I would own a gun and know how to use it.
My children would be quiet as soon as I said their name. Once.
I would iron our clothes even though no one ever sees us and I'd have to use an open flame to heat the iron. And I wouldn't complain about it.
I would just say, "Oh, Jason" instead of running off my mouth.
I would have a baby that apparently never does anything but play quietly.
I would sleep on a bed of dried grass and think it was amazing.
I certainly wouldn't complain about my slow internet connection, or the fact that I need to drive 40 minutes to Target.

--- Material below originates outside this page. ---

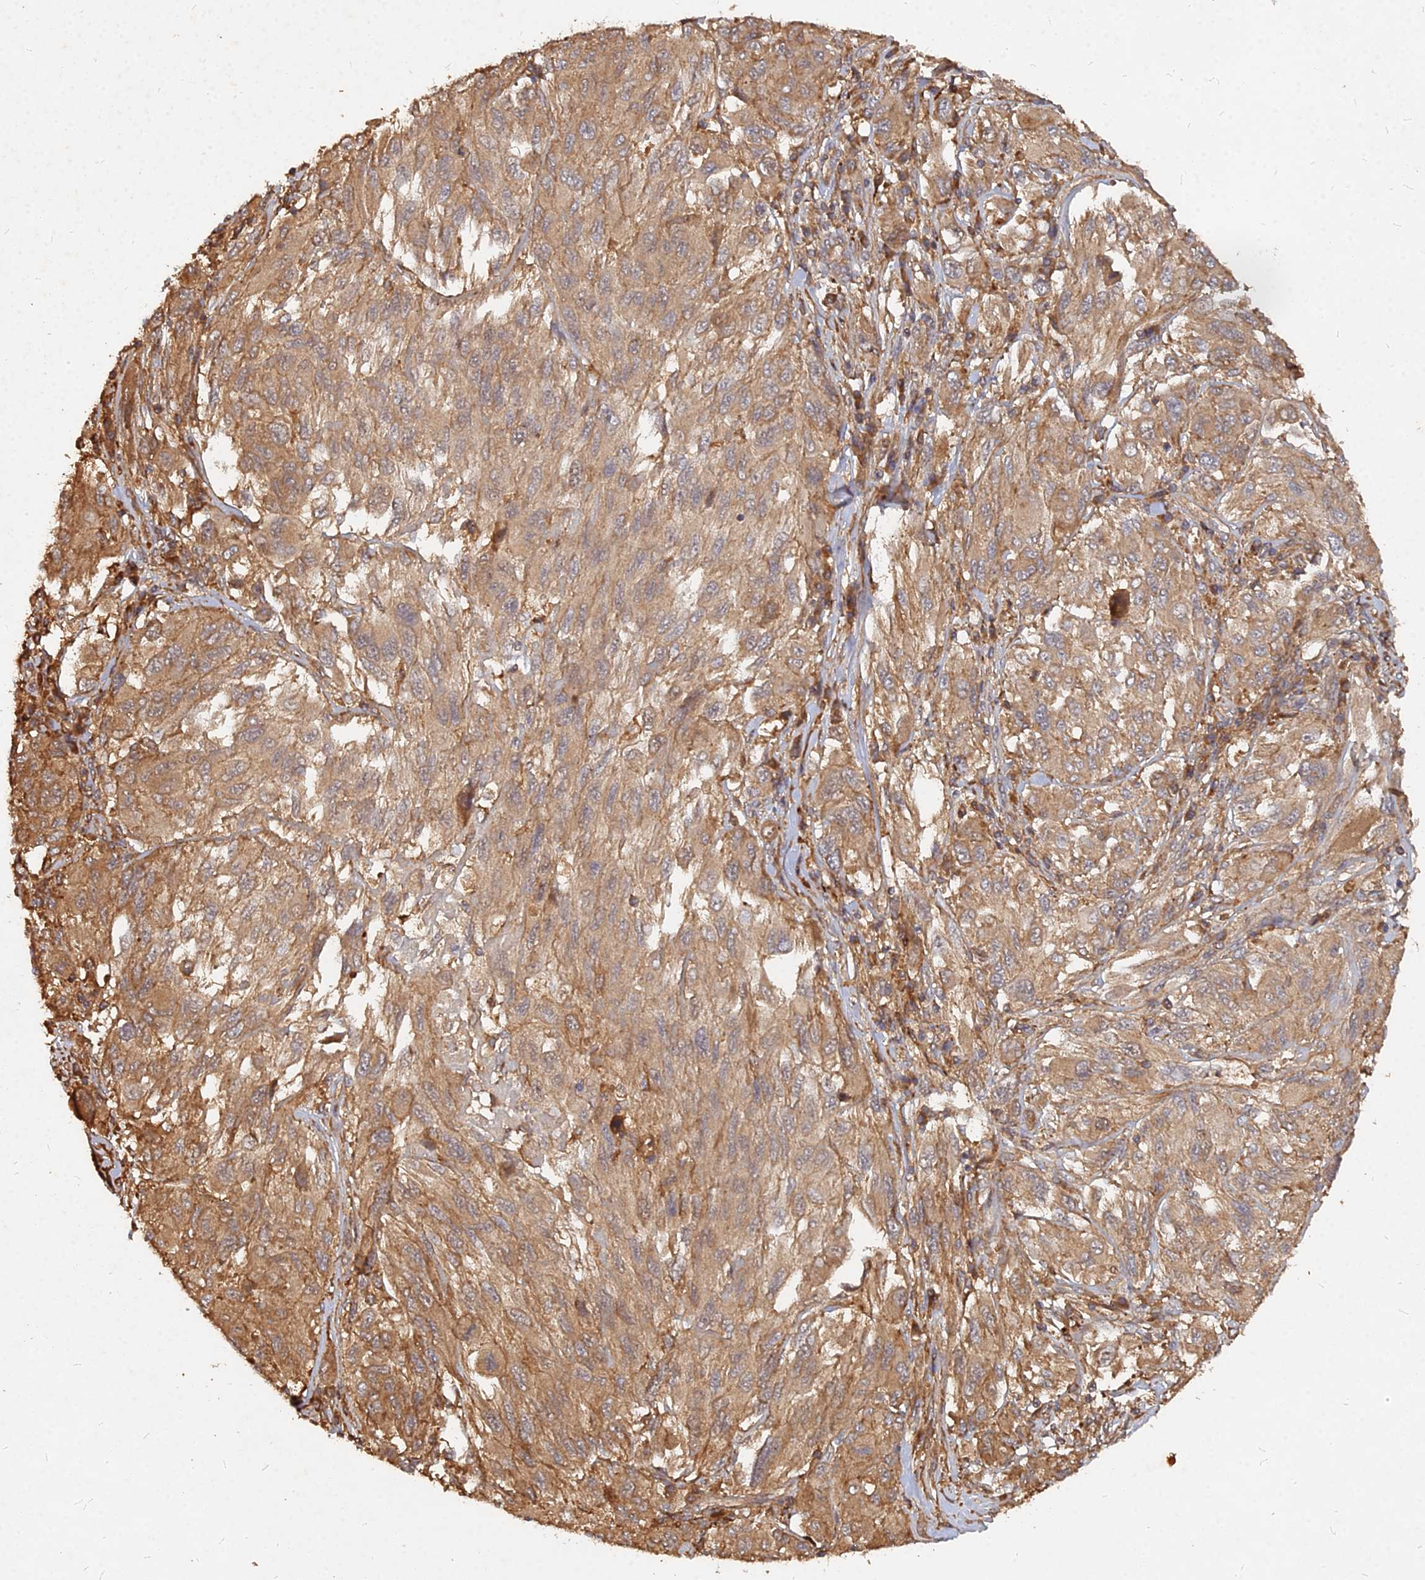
{"staining": {"intensity": "moderate", "quantity": ">75%", "location": "cytoplasmic/membranous"}, "tissue": "melanoma", "cell_type": "Tumor cells", "image_type": "cancer", "snomed": [{"axis": "morphology", "description": "Malignant melanoma, NOS"}, {"axis": "topography", "description": "Skin"}], "caption": "A micrograph of human melanoma stained for a protein displays moderate cytoplasmic/membranous brown staining in tumor cells. Immunohistochemistry stains the protein in brown and the nuclei are stained blue.", "gene": "UBE2W", "patient": {"sex": "female", "age": 91}}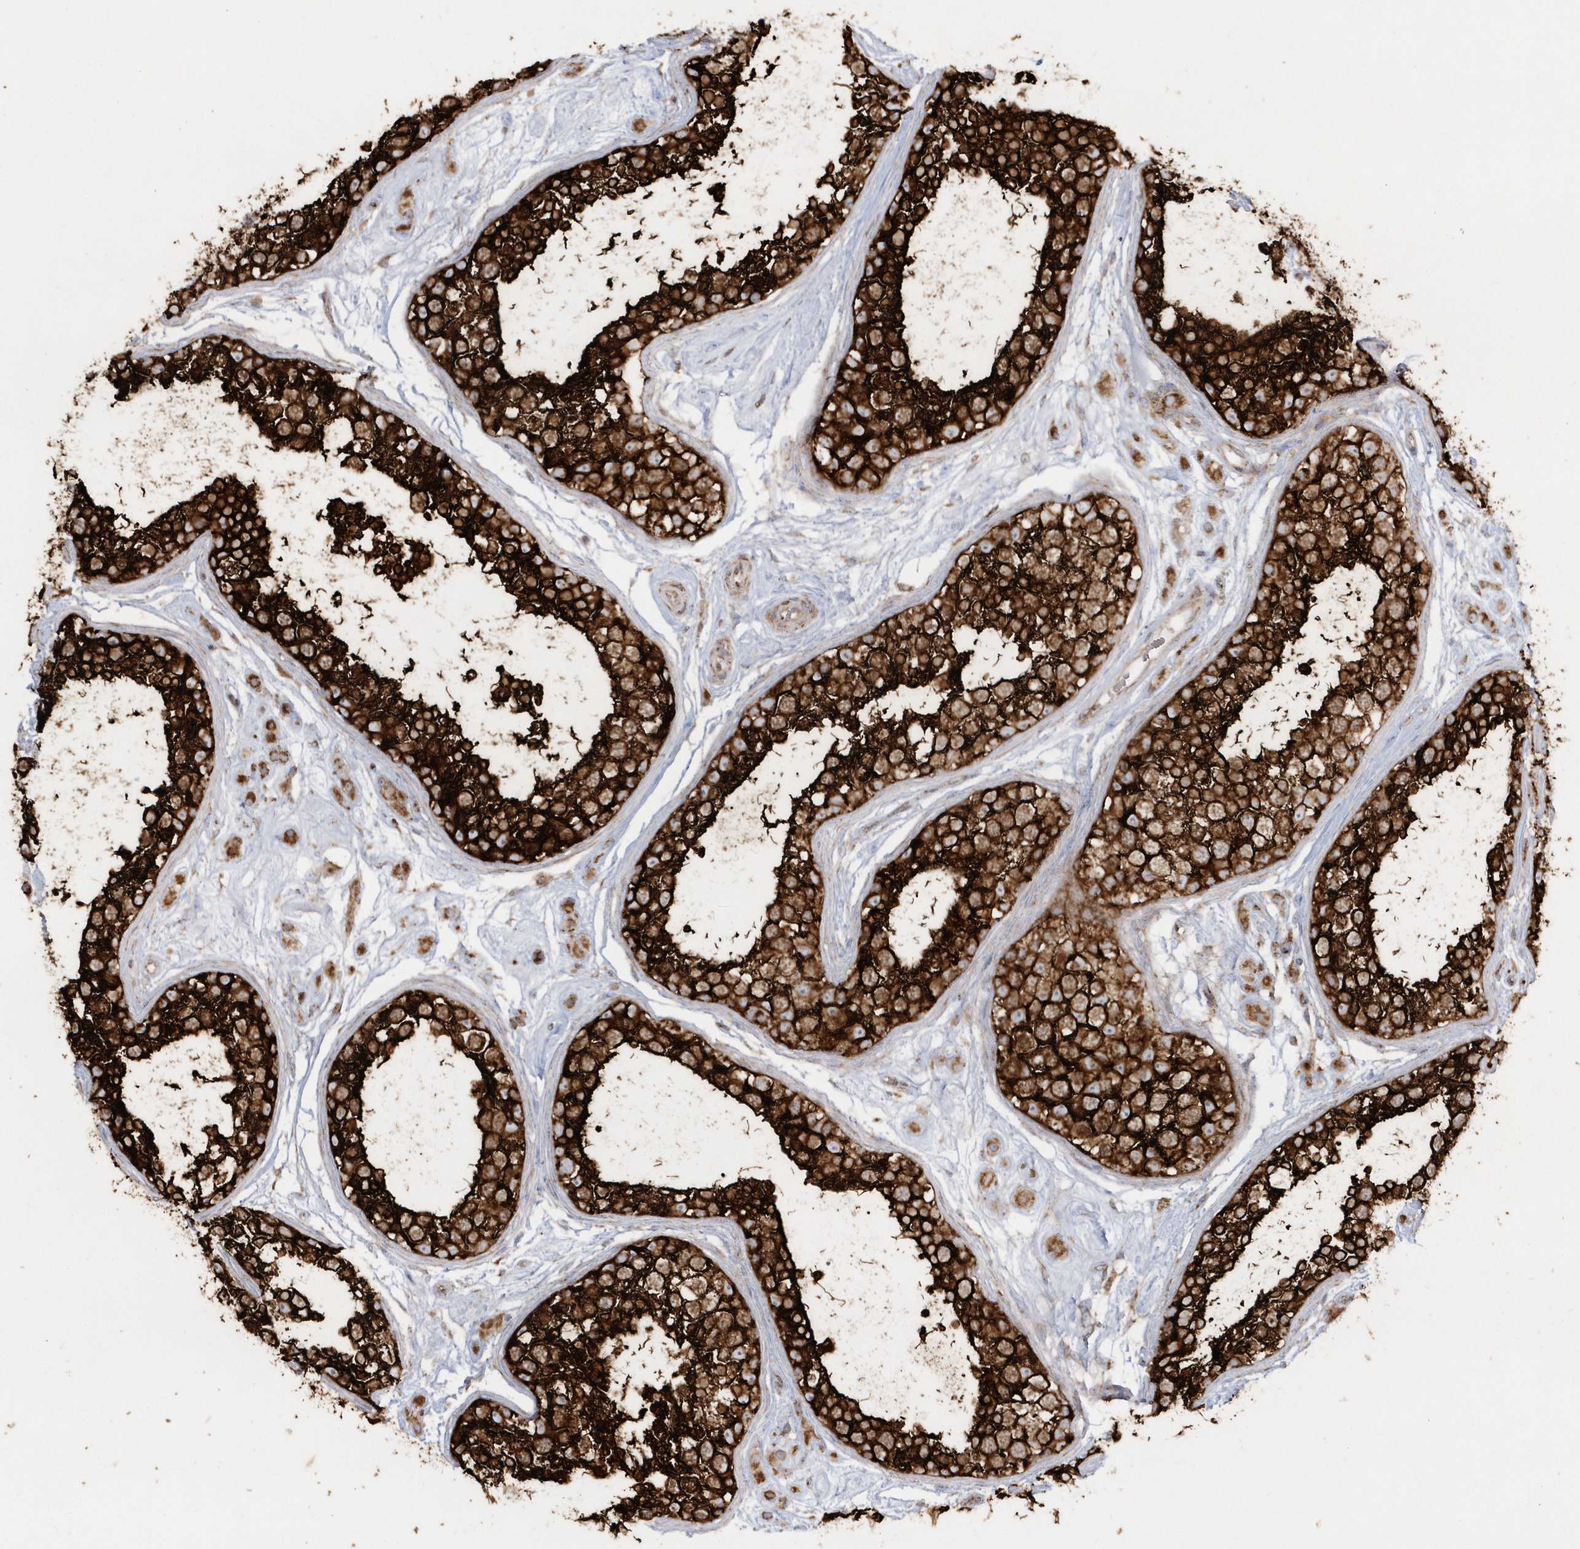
{"staining": {"intensity": "strong", "quantity": ">75%", "location": "cytoplasmic/membranous"}, "tissue": "testis", "cell_type": "Cells in seminiferous ducts", "image_type": "normal", "snomed": [{"axis": "morphology", "description": "Normal tissue, NOS"}, {"axis": "topography", "description": "Testis"}], "caption": "Strong cytoplasmic/membranous expression for a protein is seen in approximately >75% of cells in seminiferous ducts of normal testis using IHC.", "gene": "SH3BP2", "patient": {"sex": "male", "age": 25}}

But if I were more like her, then I wouldn't have a camera to capture wonderful moments. I wouldn't have a computer to view them, or have someone send me copies in the mail.
So I am thankful for the advancement of some aspects of life. Like taking a picture of Owen as he sat at the dinner table with his spider Halloween basket upside down on his head.
He was so serious. He ate his dinner as if nothing was different. He even told a story of another child and called them, "immature". This caused Jason and I to nearly spit our dinner across the table. We were laughing - and blaming it on the baby so that we didn't hurt Owen's feelings. Then he had to hide because he was embarrassed.
Then he replaced the spider and did the crazy 4 year old boy face. What is with this face? I love it. I am so blessed I get to look at it again and again, and happy that it also means I don't need to make straw hats out of straw for my entire family.